Lipsyte has a morbid streak to be sure, which probably comes from spending too much time with addicts and alcoholics. Lipsyte’s characters take to drugs the way Faulkner’s characters use alcohol: with reckless abandon and violent intent that precludes happy endings. They invariably belong to the “you know you had a good time when you wake up with the snot kicked out of you” school of partying. When things get dicey they reflexively reach for the bong or hit the streets to cop. It’s as if Lipsyte is suggesting that when you log enough hours with the lost souls of the world, you discover that just about everything we do on this planet is a form of self-annihilation.

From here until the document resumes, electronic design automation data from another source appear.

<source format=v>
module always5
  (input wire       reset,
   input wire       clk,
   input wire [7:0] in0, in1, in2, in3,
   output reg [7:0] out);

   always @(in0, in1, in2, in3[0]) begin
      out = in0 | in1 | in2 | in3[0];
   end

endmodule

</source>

Nowhere is this plainer than in the pages of The Subject Steve, a novel about a man diagnosed with a deadly disease with no cause, no symptoms, and no cure. (Sharp-eyed detox nurses and rehab trustees would be well advised to ban this novel from the premises.) The source of Steve’s affliction might be drugs, or sex, or religion or a combination of all three. Consider this rumination on Steve’s love interest at the Center for Nondenominational Recovery and Redemption:
“It was organized religion that stole my baby’s legs away. Some soused bishop jumped a curbside in his El Camino. This was in her hometown in Neptune, New Jersey. [Ed. Note: On Venus Drive, perhaps?] Renee was just seventeen, window-shopping for a slutty top for school. She spent a year in bed and a few more trying to be a miracle of physical therapy, dreamed of the day she’d stagger through a cheering gauntlet of male nurse beefcake, but she never got past the cold flops on the padded floor. She took to gin, launched a newsletter called Gimp Snatch. Heinrich [the center’s founder] found her doing wheelchair donuts in the parking lot of Arman’s Adult Motel. He told her he was trolling for souls. She said she’d blow him for a ride home.”

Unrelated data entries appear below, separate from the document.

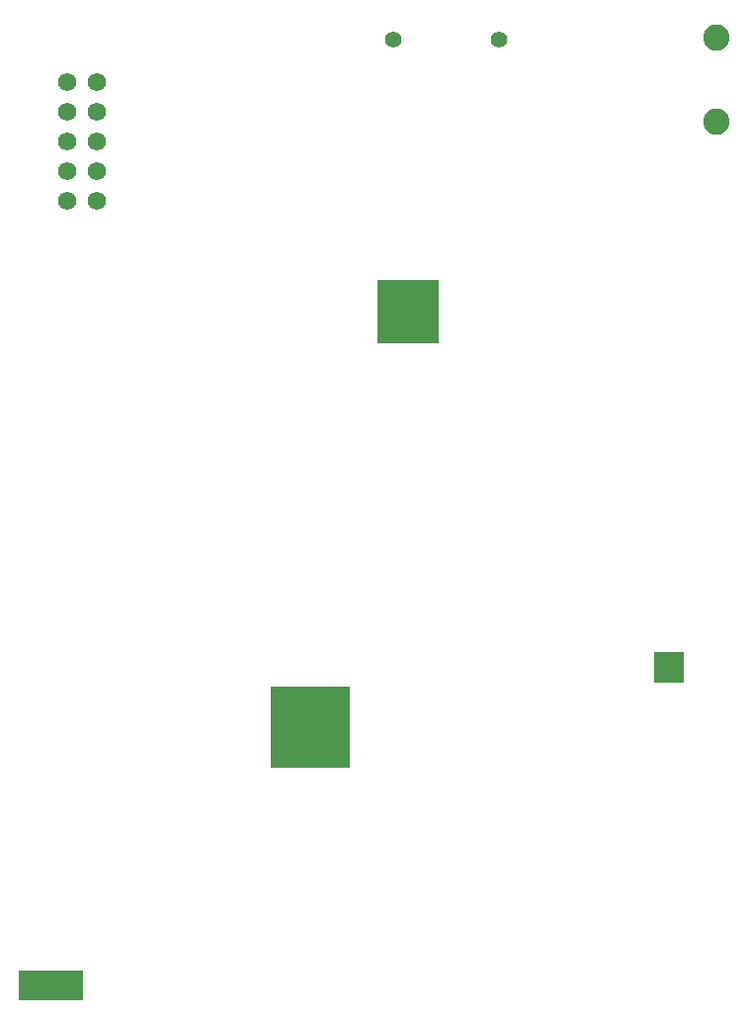
<source format=gbr>
%TF.GenerationSoftware,KiCad,Pcbnew,(6.0.7)*%
%TF.CreationDate,2022-09-03T09:36:33+02:00*%
%TF.ProjectId,n64adv2,6e363461-6476-4322-9e6b-696361645f70,20220729(b)*%
%TF.SameCoordinates,Original*%
%TF.FileFunction,Soldermask,Bot*%
%TF.FilePolarity,Negative*%
%FSLAX46Y46*%
G04 Gerber Fmt 4.6, Leading zero omitted, Abs format (unit mm)*
G04 Created by KiCad (PCBNEW (6.0.7)) date 2022-09-03 09:36:33*
%MOMM*%
%LPD*%
G01*
G04 APERTURE LIST*
%ADD10C,0.100000*%
%ADD11C,1.574800*%
%ADD12C,1.400000*%
%ADD13C,2.252400*%
G04 APERTURE END LIST*
D10*
X172516800Y-114147600D02*
X175006000Y-114147600D01*
X175006000Y-114147600D02*
X175006000Y-116687600D01*
X175006000Y-116687600D02*
X172516800Y-116687600D01*
X172516800Y-116687600D02*
X172516800Y-114147600D01*
G36*
X172516800Y-114147600D02*
G01*
X175006000Y-114147600D01*
X175006000Y-116687600D01*
X172516800Y-116687600D01*
X172516800Y-114147600D01*
G37*
X118059200Y-141376400D02*
X123494800Y-141376400D01*
X123494800Y-141376400D02*
X123494800Y-143814800D01*
X123494800Y-143814800D02*
X118059200Y-143814800D01*
X118059200Y-143814800D02*
X118059200Y-141376400D01*
G36*
X118059200Y-141376400D02*
G01*
X123494800Y-141376400D01*
X123494800Y-143814800D01*
X118059200Y-143814800D01*
X118059200Y-141376400D01*
G37*
X148793200Y-82296000D02*
X154025600Y-82296000D01*
X154025600Y-82296000D02*
X154025600Y-87579200D01*
X154025600Y-87579200D02*
X148793200Y-87579200D01*
X148793200Y-87579200D02*
X148793200Y-82296000D01*
G36*
X148793200Y-82296000D02*
G01*
X154025600Y-82296000D01*
X154025600Y-87579200D01*
X148793200Y-87579200D01*
X148793200Y-82296000D01*
G37*
X139649200Y-117094000D02*
X146405600Y-117094000D01*
X146405600Y-117094000D02*
X146405600Y-123901200D01*
X146405600Y-123901200D02*
X139649200Y-123901200D01*
X139649200Y-123901200D02*
X139649200Y-117094000D01*
G36*
X139649200Y-117094000D02*
G01*
X146405600Y-117094000D01*
X146405600Y-123901200D01*
X139649200Y-123901200D01*
X139649200Y-117094000D01*
G37*
D11*
%TO.C,X2*%
X124752100Y-75539600D03*
X122212100Y-75539600D03*
X124752100Y-72999600D03*
X122212100Y-72999600D03*
X124752100Y-70459600D03*
X122212100Y-70459600D03*
X124752100Y-67919600D03*
X122212100Y-67919600D03*
X124752100Y-65379600D03*
X122212100Y-65379600D03*
%TD*%
D12*
%TO.C,X3*%
X159220100Y-61728600D03*
X150220100Y-61728600D03*
%TD*%
D13*
%TO.C,X5*%
X177838100Y-61550600D03*
X177838100Y-68700600D03*
%TD*%
M02*

</source>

What are the lessons that can be learned from this worldview? It amounts to nothing more and nothing less than this: You see an El Camino coming at you, get the hell out of the way. Are we supposed to admire those who got out of the way, pity those who don’t? Of course not. Leave it to a man with an advertising background to take the visual clichés and received knowledge passed down from after-school special and give them a thorough cornholing. This is why admiring Lipsyte’s characters is like admiring the bravura of a crack addict as he leaps from the window of a burning building. It’s a terrible thing. A tragedy for the families. All that. But Lipsyte understands that what we really want to know is this: “Did the asshole start the fire?”

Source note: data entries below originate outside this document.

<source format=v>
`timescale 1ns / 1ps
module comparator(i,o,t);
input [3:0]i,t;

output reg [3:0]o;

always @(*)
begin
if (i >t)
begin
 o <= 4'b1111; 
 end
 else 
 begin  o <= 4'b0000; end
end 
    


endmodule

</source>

Which brings us back to Home Land. I’m not going to tell you what’s inside its covers, or why you should read it, just that it’s his best work to date and is peopled with the same sad crew that Lipsyte’s fans have learned to love, even if we haven’t quite figured out which fuck-up we resemble most. We can only testify like drunks at an AA meeting that it’s comforting to see Van Wort’s father make an appearance. Ditto the uptight Stacy Ryson who bears a startling resemblance to Mindy Richter from the gymnastics team, “hanging off those hanging rings, her snapperhole all open and stinky- sweet,” tantalizing the boys on the shotput team, because whether we know it or not, we’ve all done time on Venus Drive.